## Description of the task
Render the material from the line containing "catalogue / barcode: US 1335540" through the line containing "collectors: S.F. Smith, B. Kahn & A. Shuhler" as a JSON list of strings, one string per line, leaving out blank lines.

start

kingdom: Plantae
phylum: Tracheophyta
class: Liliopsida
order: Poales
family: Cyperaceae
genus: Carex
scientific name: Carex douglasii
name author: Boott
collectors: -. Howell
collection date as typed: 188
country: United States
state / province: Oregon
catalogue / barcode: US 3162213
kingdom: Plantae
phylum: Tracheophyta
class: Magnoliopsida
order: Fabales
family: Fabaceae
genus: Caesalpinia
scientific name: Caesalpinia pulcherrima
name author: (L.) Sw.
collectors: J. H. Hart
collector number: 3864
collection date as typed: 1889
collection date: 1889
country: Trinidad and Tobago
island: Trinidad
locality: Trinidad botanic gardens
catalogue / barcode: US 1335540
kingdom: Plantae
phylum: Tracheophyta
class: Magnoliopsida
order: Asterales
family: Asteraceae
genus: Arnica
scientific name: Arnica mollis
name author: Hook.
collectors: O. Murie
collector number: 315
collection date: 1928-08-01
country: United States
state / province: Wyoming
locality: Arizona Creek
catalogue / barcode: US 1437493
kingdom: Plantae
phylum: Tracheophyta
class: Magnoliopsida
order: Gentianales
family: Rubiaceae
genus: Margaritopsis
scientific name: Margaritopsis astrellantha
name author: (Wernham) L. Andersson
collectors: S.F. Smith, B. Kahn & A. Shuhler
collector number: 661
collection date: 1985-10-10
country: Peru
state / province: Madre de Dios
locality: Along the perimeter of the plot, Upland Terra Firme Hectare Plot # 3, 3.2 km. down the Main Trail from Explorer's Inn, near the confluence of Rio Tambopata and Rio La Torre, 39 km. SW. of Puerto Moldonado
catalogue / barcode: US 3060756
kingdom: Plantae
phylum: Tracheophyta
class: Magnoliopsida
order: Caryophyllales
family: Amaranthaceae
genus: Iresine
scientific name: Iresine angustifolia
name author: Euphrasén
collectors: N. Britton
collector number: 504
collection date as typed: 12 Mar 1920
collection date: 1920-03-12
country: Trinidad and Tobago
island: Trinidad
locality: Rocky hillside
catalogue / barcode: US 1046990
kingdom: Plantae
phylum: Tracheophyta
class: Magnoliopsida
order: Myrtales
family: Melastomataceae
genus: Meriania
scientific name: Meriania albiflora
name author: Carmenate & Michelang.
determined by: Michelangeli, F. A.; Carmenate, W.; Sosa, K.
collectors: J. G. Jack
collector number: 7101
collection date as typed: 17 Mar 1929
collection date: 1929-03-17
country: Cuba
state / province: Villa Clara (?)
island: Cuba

end

## Correct response
[
  "catalogue / barcode: US 1335540",
  "kingdom: Plantae",
  "phylum: Tracheophyta",
  "class: Magnoliopsida",
  "order: Asterales",
  "family: Asteraceae",
  "genus: Arnica",
  "scientific name: Arnica mollis",
  "name author: Hook.",
  "collectors: O. Murie",
  "collector number: 315",
  "collection date: 1928-08-01",
  "country: United States",
  "state / province: Wyoming",
  "locality: Arizona Creek",
  "catalogue / barcode: US 1437493",
  "kingdom: Plantae",
  "phylum: Tracheophyta",
  "class: Magnoliopsida",
  "order: Gentianales",
  "family: Rubiaceae",
  "genus: Margaritopsis",
  "scientific name: Margaritopsis astrellantha",
  "name author: (Wernham) L. Andersson",
  "collectors: S.F. Smith, B. Kahn & A. Shuhler"
]